Problem requirements => The whole listing is to be restated, character for character.

Dataset =>
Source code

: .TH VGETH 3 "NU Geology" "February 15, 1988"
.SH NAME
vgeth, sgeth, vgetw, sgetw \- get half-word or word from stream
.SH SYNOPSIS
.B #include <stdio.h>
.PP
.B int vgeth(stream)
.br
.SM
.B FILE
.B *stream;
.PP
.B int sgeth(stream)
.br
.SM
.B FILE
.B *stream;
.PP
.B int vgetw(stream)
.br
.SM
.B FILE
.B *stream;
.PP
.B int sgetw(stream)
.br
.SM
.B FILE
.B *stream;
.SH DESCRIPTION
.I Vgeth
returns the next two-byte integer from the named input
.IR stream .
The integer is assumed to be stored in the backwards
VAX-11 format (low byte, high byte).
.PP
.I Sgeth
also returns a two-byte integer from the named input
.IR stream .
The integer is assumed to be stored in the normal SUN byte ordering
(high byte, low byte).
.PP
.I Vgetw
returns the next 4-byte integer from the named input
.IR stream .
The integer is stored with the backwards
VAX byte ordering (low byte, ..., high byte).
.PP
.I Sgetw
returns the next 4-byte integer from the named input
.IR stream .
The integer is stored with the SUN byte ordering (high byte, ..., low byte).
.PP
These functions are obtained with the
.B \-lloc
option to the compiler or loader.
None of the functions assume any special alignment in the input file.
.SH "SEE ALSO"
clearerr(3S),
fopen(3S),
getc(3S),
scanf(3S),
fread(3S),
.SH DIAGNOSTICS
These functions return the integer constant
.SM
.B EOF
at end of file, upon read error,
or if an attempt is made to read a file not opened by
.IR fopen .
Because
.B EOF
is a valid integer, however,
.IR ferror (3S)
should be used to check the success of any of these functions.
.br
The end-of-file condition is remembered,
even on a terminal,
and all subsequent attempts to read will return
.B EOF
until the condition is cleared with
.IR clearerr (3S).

Solution to this problem =>
Source code

: .TH VGETH 3 "NU Geology" "February 15, 1988"
.SH NAME
vgeth, sgeth, vgetw, sgetw \- get half-word or word from stream
.SH SYNOPSIS
.B #include <stdio.h>
.PP
.B int vgeth(stream)
.br
.SM
.B FILE
.B *stream;
.PP
.B int sgeth(stream)
.br
.SM
.B FILE
.B *stream;
.PP
.B int vgetw(stream)
.br
.SM
.B FILE
.B *stream;
.PP
.B int sgetw(stream)
.br
.SM
.B FILE
.B *stream;
.SH DESCRIPTION
.I Vgeth
returns the next two-byte integer from the named input
.IR stream .
The integer is assumed to be stored in the backwards
VAX-11 format (low byte, high byte).
.PP
.I Sgeth
also returns a two-byte integer from the named input
.IR stream .
The integer is assumed to be stored in the normal SUN byte ordering
(high byte, low byte).
.PP
.I Vgetw
returns the next 4-byte integer from the named input
.IR stream .
The integer is stored with the backwards
VAX byte ordering (low byte, ..., high byte).
.PP
.I Sgetw
returns the next 4-byte integer from the named input
.IR stream .
The integer is stored with the SUN byte ordering (high byte, ..., low byte).
.PP
These functions are obtained with the
.B \-lloc
option to the compiler or loader.
None of the functions assume any special alignment in the input file.
.SH "SEE ALSO"
clearerr(3S),
fopen(3S),
getc(3S),
scanf(3S),
fread(3S),
.SH DIAGNOSTICS
These functions return the integer constant
.SM
.B EOF
at end of file, upon read error,
or if an attempt is made to read a file not opened by
.IR fopen .
Because
.B EOF
is a valid integer, however,
.IR ferror (3S)
should be used to check the success of any of these functions.
.br
The end-of-file condition is remembered,
even on a terminal,
and all subsequent attempts to read will return
.B EOF
until the condition is cleared with
.IR clearerr (3S).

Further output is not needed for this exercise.